» Brief
Lines from the line with "hfov_deg: 53.2" to the line with "exposure_s: 1/160" in the entries below, and only those, must be output exactly, with both ends included.
╭─ Records for the task
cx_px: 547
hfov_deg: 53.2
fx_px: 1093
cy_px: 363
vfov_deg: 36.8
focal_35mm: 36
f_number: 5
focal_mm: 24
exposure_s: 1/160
╰─
╭─ Records for the task
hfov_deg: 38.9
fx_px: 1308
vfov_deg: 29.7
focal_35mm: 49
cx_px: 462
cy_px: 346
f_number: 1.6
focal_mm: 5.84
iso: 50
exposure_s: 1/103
╰─
» Finished task
hfov_deg: 53.2
fx_px: 1093
cy_px: 363
vfov_deg: 36.8
focal_35mm: 36
f_number: 5
focal_mm: 24
exposure_s: 1/160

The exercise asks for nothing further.